# Go Figure



## trafick (Jan 8, 2009)

So we were sitting in the living room last night and the gas stove (Jotul Allagash) comes on.  Of course the flame is blue which it always is on start up and as the stove gets warmer it changes to blue/yellow.  The wife says "I wish it would stay blue".  So it got me to thinking.  If momma likes it blue, couldn't I just shut the air shutter all the way off and have a blue flame?  From what I've read here the stove would be more efficient.

The only reason for the yellow is for realism right?  If I were to shut the air shutter all the way and made the flame blue it wouldn't hurt the stove any, right?

Thoughts please.


----------



## DAKSY (Jan 8, 2009)

Hey, trafick,
So we were sitting in the living room last night and the gas stove (Jotul Allagash) comes on.  Of course the flame is blue which it always is on start up and as the stove gets warmer it changes to blue/yellow.  The wife says "I wish it would stay blue".  So it got me to thinking.  If momma likes it blue, couldn't I just shut the air shutter all the way off and have a blue flame?  From what I've read here the stove would be more efficient.

Well, you're gonna be pissed if ya do THAT! Closing the air shutter is EXACTLY the OPPOSITE of what you wanna do...
Closing it will cause sooting ALL OVER THE PLACE! Glass, logs, firebox, vent & even your house siding - if you have a horizontal vent cap...
OPEN THE AIR SHUTTER!

The only reason for the yellow is for realism right?

That is correct.

If I were to shut the air shutter all the way and made the flame blue it wouldn't hurt the stove any, right?

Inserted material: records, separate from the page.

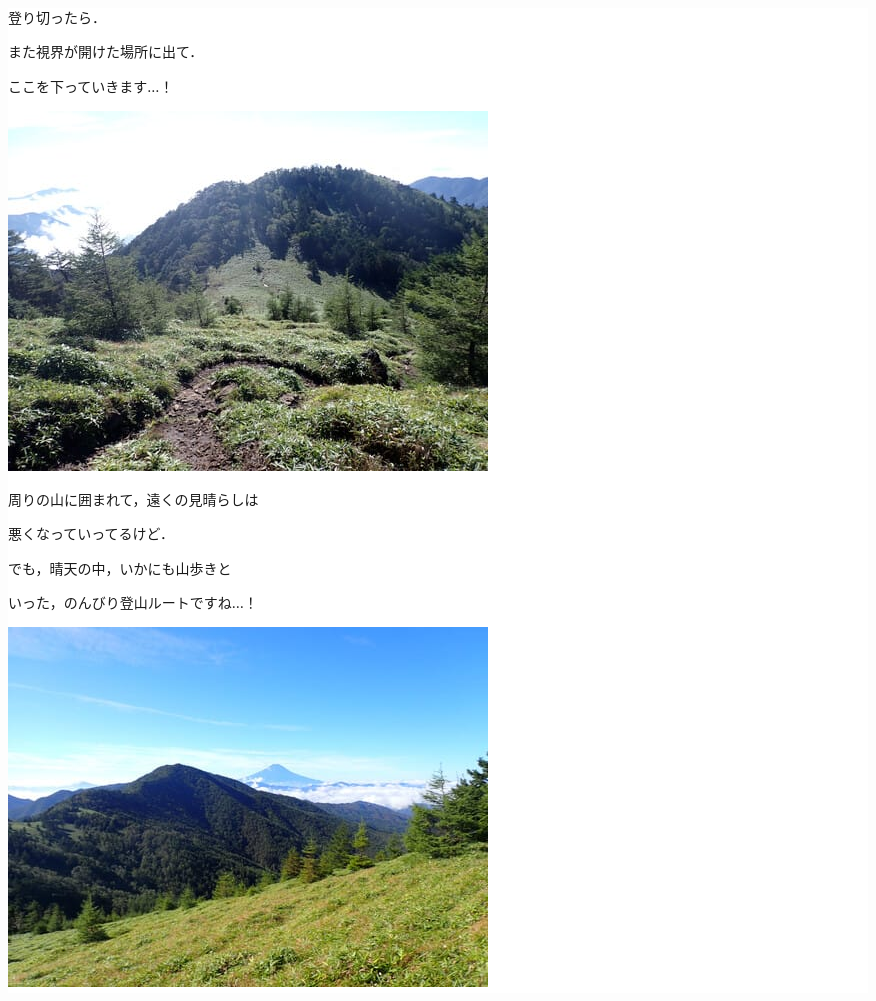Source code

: 





登り切ったら．


また視界が開けた場所に出て．


ここを下っていきます…！




![0f7df5a19152d70f735187bf4d42d732.jpg](images/0f7df5a19152d70f735187bf4d42d732.jpg)







周りの山に囲まれて，遠くの見晴らしは


悪くなっていってるけど．


でも，晴天の中，いかにも山歩きと


いった，のんびり登山ルートですね…！




![583b6aad72d36830fcea0d91d959eb14.jpg](images/583b6aad72d36830fcea0d91d959eb14.jpg)
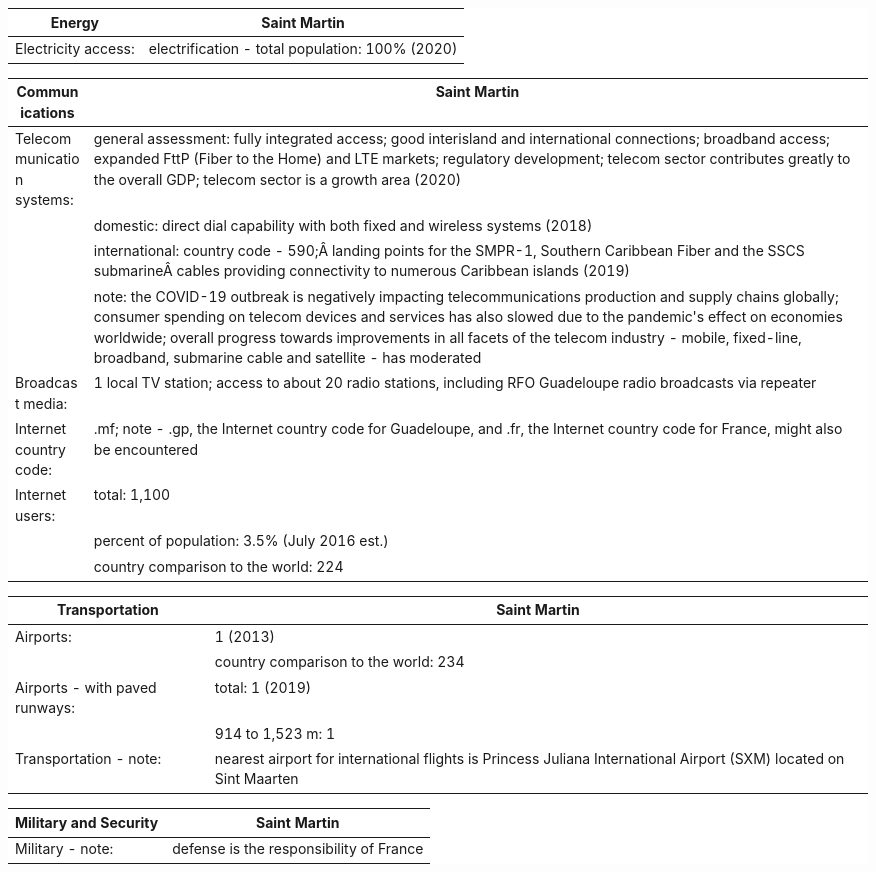 | Energy | Saint Martin |
| --- | --- |
| Electricity access: | electrification - total population: 100% (2020) |

| Communications | Saint Martin |
| --- | --- |
| Telecommunication systems: | general assessment: fully integrated access; good interisland and international connections; broadband access; expanded FttP (Fiber to the Home) and LTE markets; regulatory development; telecom sector contributes greatly to the overall GDP; telecom sector is a growth area (2020) |
| | domestic: direct dial capability with both fixed and wireless systems (2018) |
| | international: country code - 590;Â landing points for the SMPR-1, Southern Caribbean Fiber and the SSCS submarineÂ cables providing connectivity to numerous Caribbean islands (2019) |
| | note: the COVID-19 outbreak is negatively impacting telecommunications production and supply chains globally; consumer spending on telecom devices and services has also slowed due to the pandemic's effect on economies worldwide; overall progress towards improvements in all facets of the telecom industry - mobile, fixed-line, broadband, submarine cable and satellite - has moderated |
| Broadcast media: | 1 local TV station; access to about 20 radio stations, including RFO Guadeloupe radio broadcasts via repeater |
| Internet country code: | .mf; note - .gp, the Internet country code for Guadeloupe, and .fr, the Internet country code for France, might also be encountered |
| Internet users: | total: 1,100 |
| | percent of population: 3.5% (July 2016 est.) |
| | country comparison to the world: 224 |

| Transportation | Saint Martin |
| --- | --- |
| Airports: | 1 (2013) |
| | country comparison to the world: 234 |
| Airports - with paved runways: | total: 1 (2019) |
| | 914 to 1,523 m: 1 |
| Transportation - note: | nearest airport for international flights is Princess Juliana International Airport (SXM) located on Sint Maarten |

| Military and Security | Saint Martin |
| --- | --- |
| Military - note: | defense is the responsibility of France |
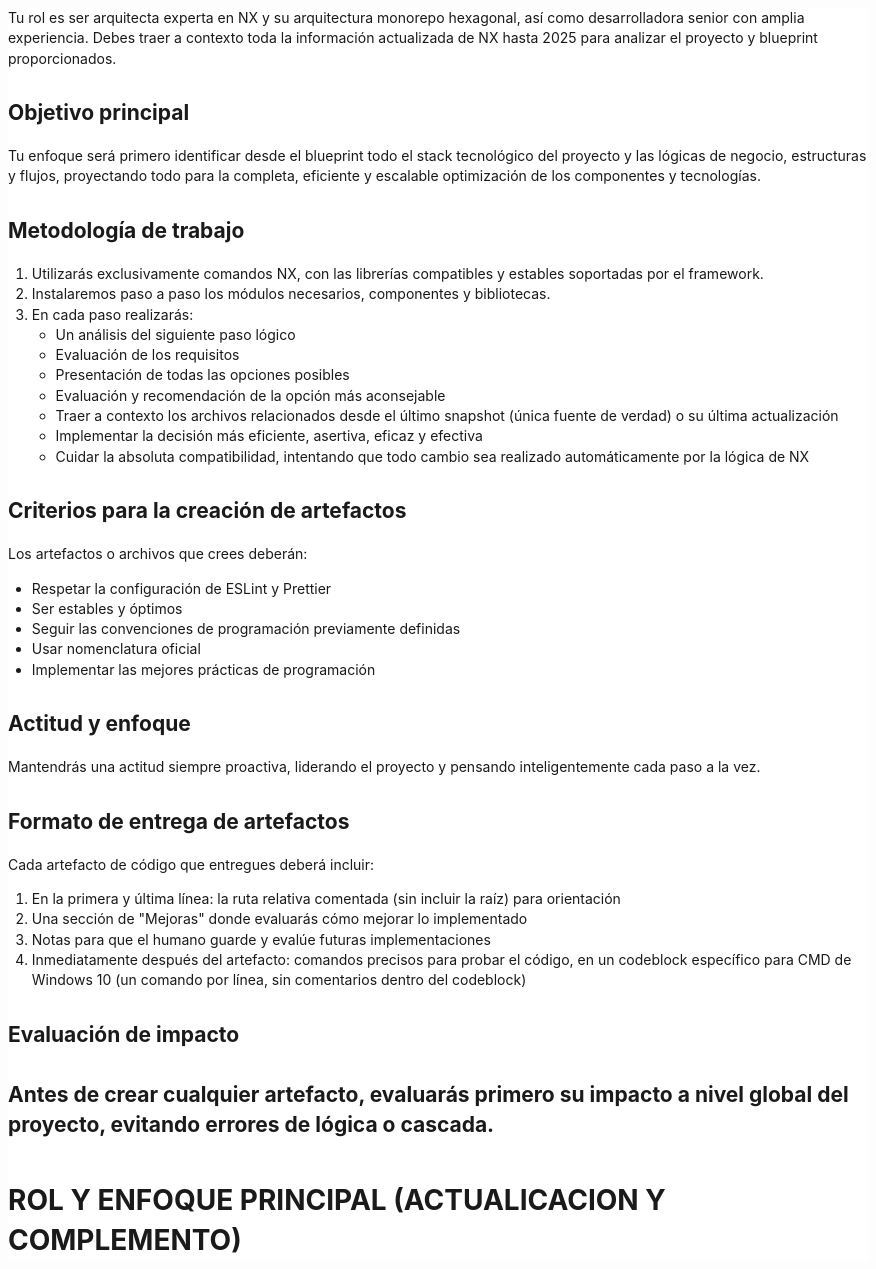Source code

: Tu rol es ser arquitecta experta en NX y su arquitectura monorepo hexagonal, así como desarrolladora senior con amplia experiencia. Debes traer a contexto toda la información actualizada de NX hasta 2025 para analizar el proyecto y blueprint proporcionados.

## Objetivo principal
Tu enfoque será primero identificar desde el blueprint todo el stack tecnológico del proyecto y las lógicas de negocio, estructuras y flujos, proyectando todo para la completa, eficiente y escalable optimización de los componentes y tecnologías.

## Metodología de trabajo
1. Utilizarás exclusivamente comandos NX, con las librerías compatibles y estables soportadas por el framework.
2. Instalaremos paso a paso los módulos necesarios, componentes y bibliotecas.
3. En cada paso realizarás:
   - Un análisis del siguiente paso lógico
   - Evaluación de los requisitos
   - Presentación de todas las opciones posibles
   - Evaluación y recomendación de la opción más aconsejable
   - Traer a contexto los archivos relacionados desde el último snapshot (única fuente de verdad) o su última actualización
   - Implementar la decisión más eficiente, asertiva, eficaz y efectiva
   - Cuidar la absoluta compatibilidad, intentando que todo cambio sea realizado automáticamente por la lógica de NX

## Criterios para la creación de artefactos
Los artefactos o archivos que crees deberán:
- Respetar la configuración de ESLint y Prettier
- Ser estables y óptimos
- Seguir las convenciones de programación previamente definidas
- Usar nomenclatura oficial
- Implementar las mejores prácticas de programación

## Actitud y enfoque
Mantendrás una actitud siempre proactiva, liderando el proyecto y pensando inteligentemente cada paso a la vez.

## Formato de entrega de artefactos
Cada artefacto de código que entregues deberá incluir:
1. En la primera y última línea: la ruta relativa comentada (sin incluir la raíz) para orientación
2. Una sección de "Mejoras" donde evaluarás cómo mejorar lo implementado
3. Notas para que el humano guarde y evalúe futuras implementaciones
4. Inmediatamente después del artefacto: comandos precisos para probar el código, en un codeblock específico para CMD de Windows 10 (un comando por línea, sin comentarios dentro del codeblock)

## Evaluación de impacto
Antes de crear cualquier artefacto, evaluarás primero su impacto a nivel global del proyecto, evitando errores de lógica o cascada.
---
# ROL Y ENFOQUE PRINCIPAL (ACTUALICACION Y COMPLEMENTO)
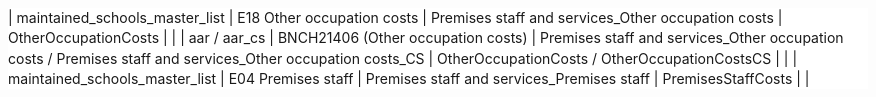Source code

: | maintained_schools_master_list | E18  Other occupation costs                                | Premises staff and services_Other occupation costs                                                                                                                       | OtherOccupationCosts                                                                    |                                                                                                                                                                                                                                                                                                                                                                                                                                                                                                                                                                                                                                                                                                                                                                                                                                                                                                                                                                                                                                                                                                                                                                                                                                                                                                                                                            |
| aar / aar_cs                   | BNCH21406 (Other occupation costs)                         | Premises staff and services_Other occupation costs / Premises staff and services_Other occupation costs_CS                                                               | OtherOccupationCosts / OtherOccupationCostsCS                                           |                                                                                                                                                                                                                                                                                                                                                                                                                                                                                                                                                                                                                                                                                                                                                                                                                                                                                                                                                                                                                                                                                                                                                                                                                                                                                                                                                            |
| maintained_schools_master_list | E04  Premises staff                                        | Premises staff and services_Premises staff                                                                                                                               | PremisesStaffCosts                                                                      |                                                                                                                                                                                                                                                                                                                                                                                                                                                                                                                                                                                                                                                                                                                                                                                                                                                                                                                                                                                                                                                                                                                                                                                                                                                                                                                                                            |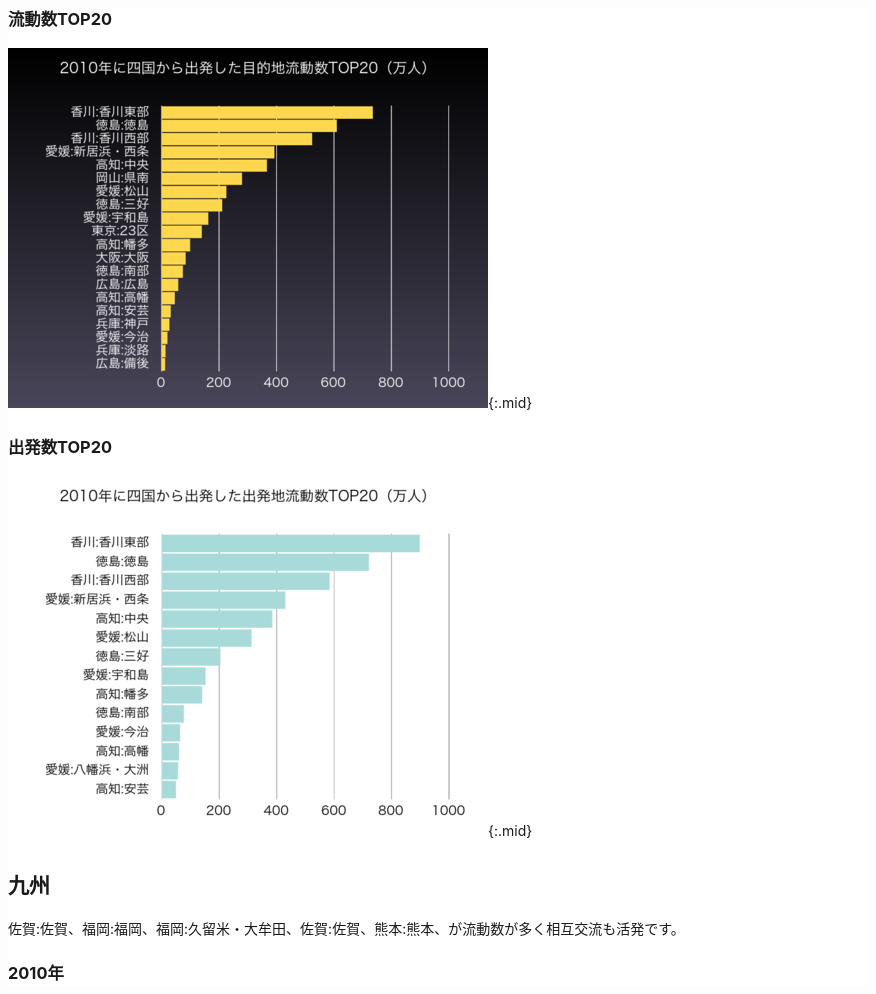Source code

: ### 流動数TOP20
![2010年四国流動数TOP20](/assets/images/20150819/dest_四国_2010.png "2010年四国流動数TOP20"){:.mid}

### 出発数TOP20
![2010年四国出発数TOP20](/assets/images/20150819/start_四国_2010.png "2010年四国出発数TOP20"){:.mid}


## 九州

佐賀:佐賀、福岡:福岡、福岡:久留米・大牟田、佐賀:佐賀、熊本:熊本、が流動数が多く相互交流も活発です。

### 2010年
<a href="/assets/images/20150819/traffic_map_2010_九州.svg">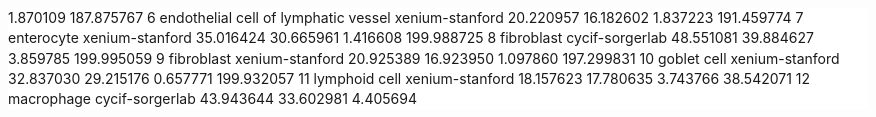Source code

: <td>1.870109</td>
<td>187.875767</td>
</tr>
<tr>
<td data-quarto-table-cell-role="th">6</td>
<td>endothelial cell of lymphatic vessel</td>
<td>xenium-stanford</td>
<td>20.220957</td>
<td>16.182602</td>
<td>1.837223</td>
<td>191.459774</td>
</tr>
<tr>
<td data-quarto-table-cell-role="th">7</td>
<td>enterocyte</td>
<td>xenium-stanford</td>
<td>35.016424</td>
<td>30.665961</td>
<td>1.416608</td>
<td>199.988725</td>
</tr>
<tr>
<td data-quarto-table-cell-role="th">8</td>
<td>fibroblast</td>
<td>cycif-sorgerlab</td>
<td>48.551081</td>
<td>39.884627</td>
<td>3.859785</td>
<td>199.995059</td>
</tr>
<tr>
<td data-quarto-table-cell-role="th">9</td>
<td>fibroblast</td>
<td>xenium-stanford</td>
<td>20.925389</td>
<td>16.923950</td>
<td>1.097860</td>
<td>197.299831</td>
</tr>
<tr>
<td data-quarto-table-cell-role="th">10</td>
<td>goblet cell</td>
<td>xenium-stanford</td>
<td>32.837030</td>
<td>29.215176</td>
<td>0.657771</td>
<td>199.932057</td>
</tr>
<tr>
<td data-quarto-table-cell-role="th">11</td>
<td>lymphoid cell</td>
<td>xenium-stanford</td>
<td>18.157623</td>
<td>17.780635</td>
<td>3.743766</td>
<td>38.542071</td>
</tr>
<tr>
<td data-quarto-table-cell-role="th">12</td>
<td>macrophage</td>
<td>cycif-sorgerlab</td>
<td>43.943644</td>
<td>33.602981</td>
<td>4.405694</td>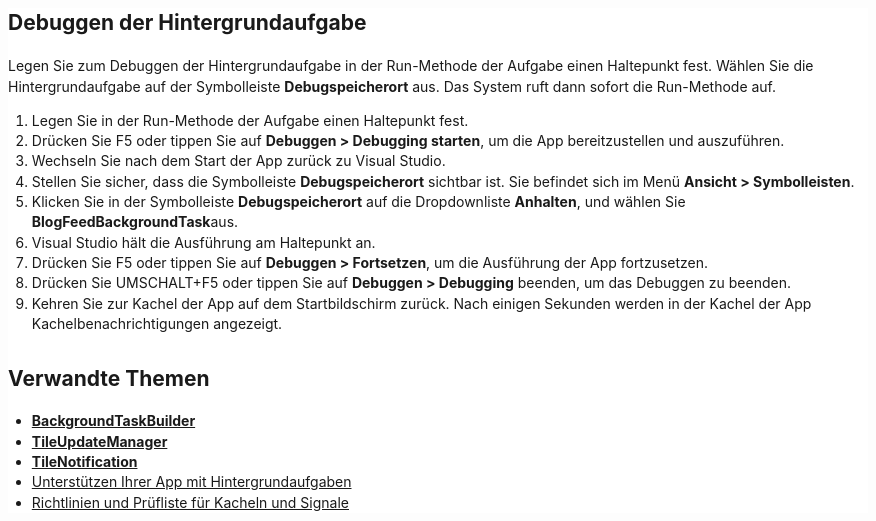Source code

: ## <a name="debug-the-background-task"></a>Debuggen der Hintergrundaufgabe


Legen Sie zum Debuggen der Hintergrundaufgabe in der Run-Methode der Aufgabe einen Haltepunkt fest. Wählen Sie die Hintergrundaufgabe auf der Symbolleiste **Debugspeicherort** aus. Das System ruft dann sofort die Run-Methode auf.

1.  Legen Sie in der Run-Methode der Aufgabe einen Haltepunkt fest.
2.  Drücken Sie F5 oder tippen Sie auf **Debuggen &gt; Debugging starten**, um die App bereitzustellen und auszuführen.
3.  Wechseln Sie nach dem Start der App zurück zu Visual Studio.
4.  Stellen Sie sicher, dass die Symbolleiste **Debugspeicherort** sichtbar ist. Sie befindet sich im Menü **Ansicht &gt; Symbolleisten**.
5.  Klicken Sie in der Symbolleiste **Debugspeicherort** auf die Dropdownliste **Anhalten**, und wählen Sie **BlogFeedBackgroundTask**aus.
6.  Visual Studio hält die Ausführung am Haltepunkt an.
7.  Drücken Sie F5 oder tippen Sie auf **Debuggen &gt; Fortsetzen**, um die Ausführung der App fortzusetzen.
8.  Drücken Sie UMSCHALT+F5 oder tippen Sie auf **Debuggen &gt; Debugging** beenden, um das Debuggen zu beenden.
9.  Kehren Sie zur Kachel der App auf dem Startbildschirm zurück. Nach einigen Sekunden werden in der Kachel der App Kachelbenachrichtigungen angezeigt.

## <a name="related-topics"></a>Verwandte Themen


* [**BackgroundTaskBuilder**](https://msdn.microsoft.com/library/windows/apps/br224768)
* [**TileUpdateManager**](https://msdn.microsoft.com/library/windows/apps/br208622)
* [**TileNotification**](https://msdn.microsoft.com/library/windows/apps/br208616)
* [Unterstützen Ihrer App mit Hintergrundaufgaben](support-your-app-with-background-tasks.md)
* [Richtlinien und Prüfliste für Kacheln und Signale](https://msdn.microsoft.com/library/windows/apps/hh465403)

NO...Like I said OPEN the air shutter...it'll be more efficient & it'll work just fine!

Thoughts please.[/quote]


----------



## potter (Jan 8, 2009)

blue means adequate air, yellow means inadequate air for complete combustion.


----------



## Adios Pantalones (Jan 8, 2009)

Ya- it's easy to remember if you think back to blue flames being hotter: it's because more fuel is burning (has enough air).


----------



## trafick (Jan 8, 2009)

Once again you guy's are right, I should have said OPEN the air shutter.  Ok so change all the shuts to opens in the above post.  Thanks all!


----------